Zencity, a platform that meshes AI with big data to give municipalities insights and aggregated feedback from local communities, has raised $13.5 million from a slew of notable backers, including lead investor TLV Partners, Microsoft’s VC arm M12, and Salesforce Ventures.
Gathering data through traditional means, such as surveys or Town Hall meetings, can be a slow and time-consuming process and fails to factor in evolving sentiment. Zencity enables local governments and city planners to extract meaningful data from a range of unstructured data sources — including social networks, news websites, and even telephone hotlines — to figure out what topics and concerns are top of the agenda for local residents — all in real time.

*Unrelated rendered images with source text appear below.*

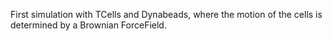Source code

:First simulation with TCells and Dynabeads, where the motion of the cells is determined by a Brownian ForceField.
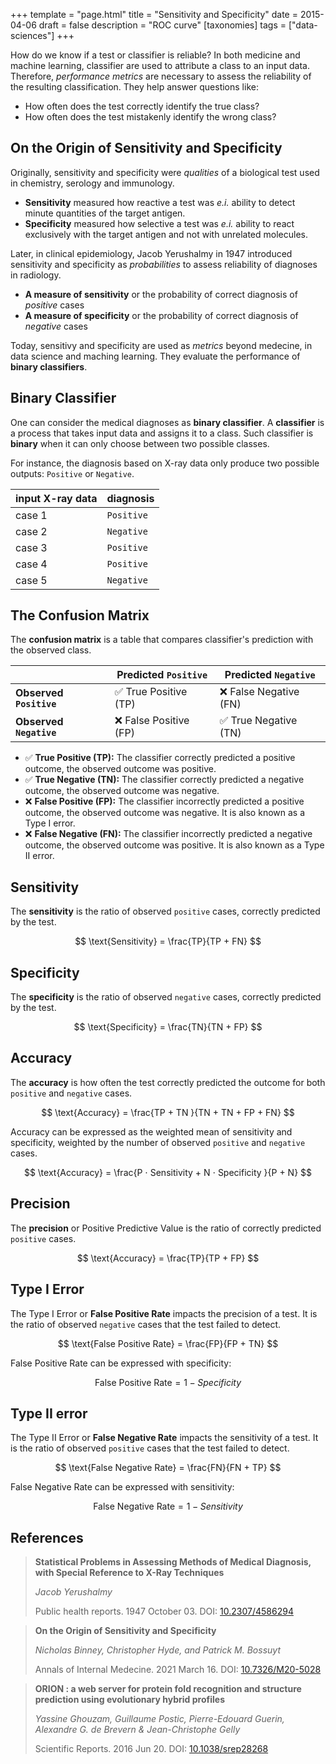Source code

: +++
template = "page.html"
title = "Sensitivity and Specificity"
date =  2015-04-06
draft = false
description = "ROC curve"
[taxonomies]
tags = ["data-sciences"]
+++

How do we know if a test or classifier is reliable? In both medicine and machine learning, classifier are used to attribute a class to an input data. Therefore, *performance metrics* are necessary to assess the reliability of the resulting classification. <!-- more -->They help answer questions like:
* How often does the test correctly identify the true class?
* How often does the test mistakenly identify the wrong class?


## On the Origin of Sensitivity and Specificity

Originally, sensitivity and specificity were *qualities* of a biological test used in chemistry, serology and immunology.

* **Sensitivity** measured how reactive a test was *e.i.* ability to detect minute quantities of the target antigen.
* **Specificity** measured how selective a test was *e.i.* ability to react exclusively with the target antigen and not with unrelated molecules.

Later, in clinical epidemiology, Jacob Yerushalmy in 1947 introduced sensitivity and specificity as *probabilities* to assess reliability of diagnoses in radiology.

* **A measure of sensitivity** or the probability of correct diagnosis of *positive* cases
* **A measure of specificity** or the probability of correct diagnosis of *negative* cases

Today, sensitivy and specificity are used as *metrics* beyond medecine, in data science and maching learning. They evaluate the performance of **binary classifiers**.

## Binary Classifier

One can consider the medical diagnoses as **binary classifier**. A **classifier** is a process that takes input data and assigns it to a class. Such classifier is **binary** when it can only choose between two possible classes.

For instance, the diagnosis based on X-ray data only produce two possible outputs: `Positive` or `Negative`.

| input X-ray data | diagnosis |
| --- | --- |
| case 1 | `Positive` |
| case 2 | `Negative` |
| case 3 | `Positive` |
| case 4 | `Positive` |
| case 5 | `Negative` |


## The Confusion Matrix

The **confusion matrix** is a table that compares classifier's prediction with the observed class.

| | Predicted `Positive` | Predicted `Negative` |
| --- |--- | --- |
| **Observed `Positive`** | :white_check_mark: True Positive (TP) | :x: False Negative (FN) |
| **Observed `Negative`** | :x: False Positive (FP) | :white_check_mark: True Negative (TN) |


* :white_check_mark: **True Positive (TP):** The classifier correctly predicted a positive outcome, the observed outcome was positive.
* :white_check_mark: **True Negative (TN):** The classifier correctly predicted a negative outcome, the observed outcome was negative.
* :x: **False Positive (FP):** The classifier incorrectly predicted a positive outcome, the observed outcome was negative. It is also known as a Type I error.
* :x: **False Negative (FN):** The classifier incorrectly predicted a negative outcome, the observed outcome was positive. It is also known as a Type II error.


## Sensitivity

The **sensitivity** is the ratio of observed `positive` cases, correctly predicted by the test.

$$
\text{Sensitivity} = \frac{TP}{TP + FN}
$$

## Specificity

The **specificity** is the ratio of observed `negative` cases, correctly predicted by the test.

$$
\text{Specificity} = \frac{TN}{TN + FP}
$$

## Accuracy

The **accuracy** is how often the test correctly predicted the outcome for both `positive` and `negative` cases.

$$
\text{Accuracy} = \frac{TP + TN }{TN + TN + FP + FN}
$$

Accuracy can be expressed as the weighted mean of sensitivity and specificity, weighted by the number of observed `positive` and `negative` cases.

$$
\text{Accuracy} = \frac{P ⋅ Sensitivity + N ⋅ Specificity }{P + N}
$$


## Precision

The **precision** or Positive Predictive Value is the ratio of correctly predicted `positive` cases.

$$
\text{Accuracy} = \frac{TP}{TP + FP}
$$


## Type I Error

The Type I Error or **False Positive Rate** impacts the precision of a test. It is the ratio of observed `negative` cases that the test failed to detect.


$$
\text{False Positive Rate} = \frac{FP}{FP + TN}
$$


False Positive Rate can be expressed with specificity:

$$
\text{False Positive Rate} = {1 - Specificity}
$$


## Type II error

The Type II Error or **False Negative Rate** impacts the sensitivity of a test. It is the ratio of observed `positive` cases that the test failed to detect.


$$
\text{False Negative Rate} = \frac{FN}{FN + TP}
$$


False Negative Rate can be expressed with sensitivity:

$$
\text{False Negative Rate} = {1 - Sensitivity}
$$

## 




## References

> **Statistical Problems in Assessing Methods of Medical Diagnosis, with Special Reference to X-Ray Techniques**
>
> *Jacob Yerushalmy*
>
> Public health reports. 1947 October 03. DOI: [10.2307/4586294](https://doi.org/10.2307/4586294)

> **On the Origin of Sensitivity and Specificity**
>
> *Nicholas Binney, Christopher Hyde, and Patrick M. Bossuyt*
>
> Annals of Internal Medecine. 2021 March 16. DOI: [10.7326/M20-5028](https://doi.org/10.7326/M20-5028)


> **ORION : a web server for protein fold recognition and structure prediction using evolutionary hybrid profiles**
>
> *Yassine Ghouzam, Guillaume Postic, Pierre-Edouard Guerin, Alexandre G. de Brevern & Jean-Christophe Gelly* 
>
> Scientific Reports. 2016 Jun 20. DOI: [10.1038/srep28268](https://doi.org/10.1038/srep28268)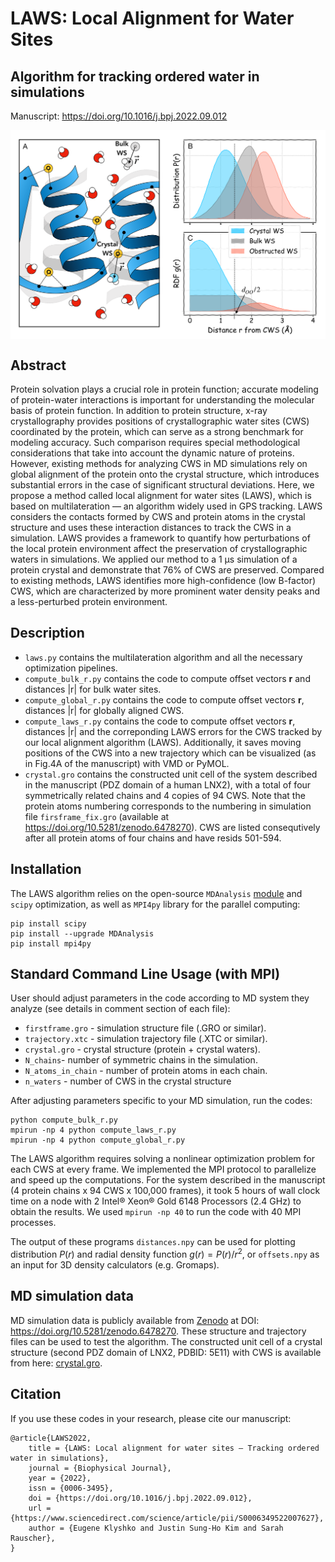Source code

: # LAWS: Local Alignment for Water Sites
## Algorithm for tracking ordered water in simulations 

Manuscript: https://doi.org/10.1016/j.bpj.2022.09.012

<img align ="center" src="Fig2.png" width="600">

## Abstract

Protein solvation plays a crucial role in protein function; accurate modeling of protein-water interactions is important for understanding the molecular basis of protein function. In addition to protein structure, x-ray crystallography provides positions of crystallographic water sites (CWS) coordinated by the protein, which can serve as a strong benchmark for modeling accuracy. Such comparison requires special methodological considerations that take into account the dynamic nature of proteins. However, existing methods for analyzing CWS in MD simulations rely on global alignment of the protein onto the crystal structure, which introduces substantial errors in the case of significant structural deviations. Here, we propose a method called local alignment for water sites (LAWS), which is based on multilateration — an algorithm widely used in GPS tracking. LAWS considers the contacts formed by CWS and protein atoms in the crystal structure and uses these interaction distances to track the CWS in a simulation. LAWS provides a framework to quantify how perturbations of the local protein environment affect the preservation of crystallographic waters in simulations. We applied our method to a 1 µs simulation of a protein crystal and demonstrate that 76% of CWS are preserved. Compared to existing methods, LAWS identifies more high-confidence (low B-factor) CWS, which are characterized by more prominent water density peaks and a less-perturbed protein environment.

## Description
- `laws.py` contains the multilateration algorithm and all the necessary optimization pipelines.
- `compute_bulk_r.py` contains the code to compute offset vectors **r** and distances |r| for bulk water sites.
- `compute_global_r.py` contains the code to compute offset vectors **r**, distances |r| for globally aligned CWS.
- `compute_laws_r.py` contains the code to compute offset vectors **r**, distances |r| and the correponding LAWS errors for the CWS tracked by our local alignment algorithm (LAWS). Additionally, it saves moving positions of the CWS into a new trajectory which can be visualized (as in Fig.4A of the manuscript) with VMD or PyMOL.
- `crystal.gro` contains the constructed unit cell of the system described in the manuscript (PDZ domain of a human LNX2), with a total of four symmetrically related chains and 4 copies of 94 CWS. Note that the protein atoms numbering corresponds to the numbering in simulation file `firsframe_fix.gro` (available at https://doi.org/10.5281/zenodo.6478270). CWS are listed consequtively after all protein atoms of four chains and have resids 501-594. 


## Installation

The LAWS algorithm relies on the open-source `MDAnalysis` [module](https://www.mdanalysis.org/) and `scipy` optimization, as well as `MPI4py` library for the parallel computing: 

```
pip install scipy
pip install --upgrade MDAnalysis
pip install mpi4py
```

## Standard Command Line Usage (with MPI)

User should adjust parameters in the code according to MD system they analyze (see details in comment section of each file): 
- `firstframe.gro` - simulation structure file (.GRO or similar).
- `trajectory.xtc` - simulation trajectory file (.XTC or similar).
- `crystal.gro` - crystal structure (protein + crystal waters).
- `N_chains`- number of symmetric chains in the simulation.
- `N_atoms_in_chain` - number of protein atoms in each chain.
- `n_waters` - number of CWS in the crystal structure

After adjusting parameters specific to your MD simulation, run the codes:
```
python compute_bulk_r.py
mpirun -np 4 python compute_laws_r.py
mpirun -np 4 python compute_global_r.py
```
The LAWS algorithm requires solving a nonlinear optimization problem for each CWS at every frame. We implemented the MPI protocol to parallelize and speed up the computations. For the system described in the manuscript (4 protein chains x 94 CWS x 100,000 frames), it took 5 hours of wall clock time on a node with 2 Intel® Xeon® Gold 6148 Processors (2.4 GHz) to obtain the results. We used `mpirun -np 40` to run the code with 40 MPI processes. 

The output of these programs `distances.npy` can be used for plotting distribution $P(r)$ and radial density function $g(r) = P(r) / r^2$, or `offsets.npy` as an input for 3D density calculators (e.g. Gromaps). 

## MD simulation data
MD simulation data is publicly available from [Zenodo](https://doi.org/10.5281/zenodo.6478270) at DOI: https://doi.org/10.5281/zenodo.6478270. These structure and trajectory files can be used to test the algorithm. The constructed unit cell of a crystal structure (second PDZ domain of LNX2, PDBID: 5E11) with CWS is available from here: [crystal.gro](https://github.com/rauscher-lab/LAWS/blob/main/crystal.gro).

## Citation
If you use these codes in your research, please cite our manuscript:
```
@article{LAWS2022,
	title = {LAWS: Local alignment for water sites – Tracking ordered water in simulations},
	journal = {Biophysical Journal},
	year = {2022},
	issn = {0006-3495},
	doi = {https://doi.org/10.1016/j.bpj.2022.09.012},
	url = {https://www.sciencedirect.com/science/article/pii/S0006349522007627},
	author = {Eugene Klyshko and Justin Sung-Ho Kim and Sarah Rauscher},
}

```
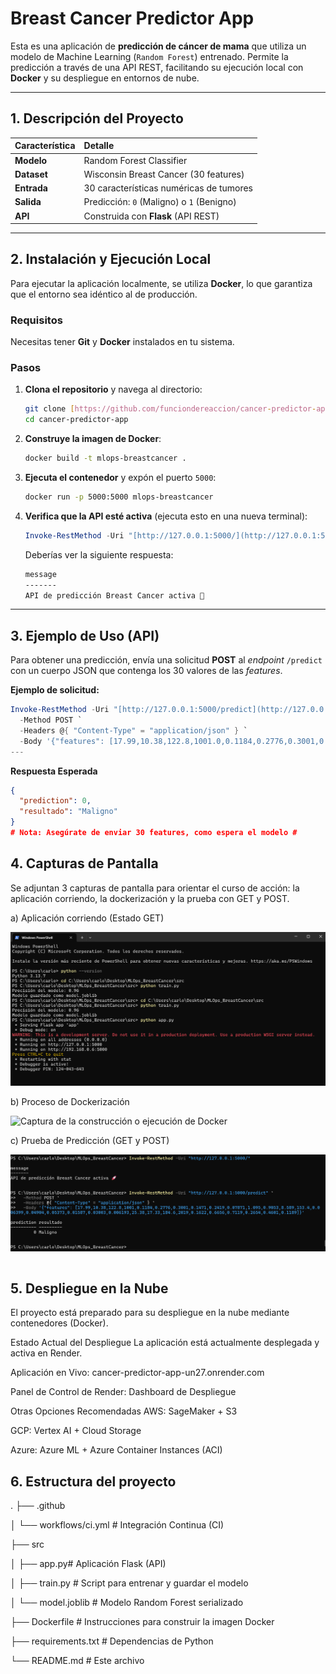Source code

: # Breast Cancer Predictor App

Esta es una aplicación de **predicción de cáncer de mama** que utiliza un modelo de Machine Learning (`Random Forest`) entrenado. Permite la predicción a través de una API REST, facilitando su ejecución local con **Docker** y su despliegue en entornos de nube.

---

## 1. Descripción del Proyecto

| Característica | Detalle |
| :--- | :--- |
| **Modelo** | Random Forest Classifier |
| **Dataset** | Wisconsin Breast Cancer (30 features) |
| **Entrada** | 30 características numéricas de tumores |
| **Salida** | Predicción: `0` (Maligno) o `1` (Benigno) |
| **API** | Construida con **Flask** (API REST) |

---

## 2. Instalación y Ejecución Local

Para ejecutar la aplicación localmente, se utiliza **Docker**, lo que garantiza que el entorno sea idéntico al de producción.

### Requisitos

Necesitas tener **Git** y **Docker** instalados en tu sistema.

### Pasos

1.  **Clona el repositorio** y navega al directorio:

    ```bash
    git clone [https://github.com/funciondereaccion/cancer-predictor-app.git](https://github.com/funciondereaccion/cancer-predictor-app.git)
    cd cancer-predictor-app
    ```

2.  **Construye la imagen de Docker**:

    ```bash
    docker build -t mlops-breastcancer .
    ```

3.  **Ejecuta el contenedor** y expón el puerto `5000`:

    ```bash
    docker run -p 5000:5000 mlops-breastcancer
    ```

4.  **Verifica que la API esté activa** (ejecuta esto en una nueva terminal):

    ```powershell
    Invoke-RestMethod -Uri "[http://127.0.0.1:5000/](http://127.0.0.1:5000/)"
    ```

    Deberías ver la siguiente respuesta:

    ```bash
    message
    -------
    API de predicción Breast Cancer activa 🚀
    ```

---

 ## 3. Ejemplo de Uso (API)

 Para obtener una predicción, envía una solicitud **POST** al *endpoint* `/predict` con un cuerpo JSON que contenga los 30 valores de las *features*.

 **Ejemplo de solicitud:**

 ```powershell
 Invoke-RestMethod -Uri "[http://127.0.0.1:5000/predict](http://127.0.0.1:5000/predict)" `
   -Method POST `
   -Headers @{ "Content-Type" = "application/json" } `
   -Body '{"features": [17.99,10.38,122.8,1001.0,0.1184,0.2776,0.3001,0.1471,0.2419,0.07871,1.095,0.9053,8.589,153.4,0.006399,0.04904,0.05373,0.01587,0.03003,0.006193,25.38,17.33,184.6,2019.0,0.1622,0.6656,0.7119,0.2654,0.4601,0.1189]}'
 ---
```

 **Respuesta Esperada**

```json
{
  "prediction": 0,
  "resultado": "Maligno"
}
# Nota: Asegúrate de enviar 30 features, como espera el modelo #
```
## 4. Capturas de Pantalla

Se adjuntan 3 capturas de pantalla para orientar el curso de acción: la aplicación corriendo, la dockerización y la prueba con GET y POST.

a) Aplicación corriendo (Estado GET)

![Captura de la API Flask activa](https://github.com/funciondereaccion/cancer-predictor-app/blob/main/screenshots/app%20corriendo.png)

b) Proceso de Dockerización

![Captura de la construcción o ejecución de Docker](https://github.com/funciondereaccion/cancer-predictor-app/blob/main/screenshots/dockerizaci%C3%B3n.png)

c)  Prueba de Predicción (GET y POST)

![Captura de la prueba de la API con comandos GET y POST](https://github.com/funciondereaccion/cancer-predictor-app/blob/main/screenshots/get%20y%20post.png)
```
```
## 5. Despliegue en la Nube ##
El proyecto está preparado para su despliegue en la nube mediante contenedores (Docker).

Estado Actual del Despliegue
La aplicación está actualmente desplegada y activa en Render.

Aplicación en Vivo: cancer-predictor-app-un27.onrender.com

Panel de Control de Render: Dashboard de Despliegue

Otras Opciones Recomendadas
AWS: SageMaker + S3

GCP: Vertex AI + Cloud Storage

Azure: Azure ML + Azure Container Instances (ACI)

## 6. Estructura del proyecto

.
├── .github

│   └── workflows/ci.yml # Integración Continua (CI)

├── src

│   ├── app.py# Aplicación Flask (API)

│   ├── train.py         # Script para entrenar y guardar el modelo

│   └── model.joblib     # Modelo Random Forest serializado

├── Dockerfile           # Instrucciones para construir la imagen Docker

├── requirements.txt     # Dependencias de Python

└── README.md            # Este archivo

Zencity uses AI to sort and classify data from across these channels to identify key topics and trends. This could include opinions on proposed traffic measures, issues such as poor sidewalk maintenance, or pretty much anything else that impacts a community.
Founded in 2015, Israel-based Zencity had previously raised around $8 million, including a $6 million tranche nearly two years ago. With its latest cash injection, the company will build out “new strategic partnerships” and expand its market presence.
Zencity said it has seen an increase in demand during the pandemic, with 90% of its clients engaging on a weekly basis, and even on weekends.
“Since COVID-19, not only have we seen an increase in usage but in demand as well,” cofounder and CEO Eyal Feder-Levy told VentureBeat. “Zencity has signed over 40 new local governments, reaffirming our role in supporting local governments’ crisis management and response efforts.”
Among these new partnerships are government agencies in Austin, Texas; Long Beach, California; and Oak Ridge, Tennessee. A number of municipalities also launched COVID-19 programs using the Zencity platform, including the city of Meriden in Connecticut, which used Zencity data to optimize communications around social distancing in local parks. The city discovered negative sentiment around its use of drones to monitor crowds in parks and noticed that communications from the Mayor’s official channels had the most engagement from residents.
Elsewhere, officials in Fontana, California used Zencity to assess locals’ opinions on lockdown restrictions and regulations.
“Before the COVID-19 pandemic hit, providing real-time resident feedback for local governments was core to Zencity’s AI-based solution,” Feder-Levy continued. “And now, as local governments continue to battle the pandemic and undertake the task of economic recovery, Zencity’s platform has proven pivotal in their crisis response and management efforts.”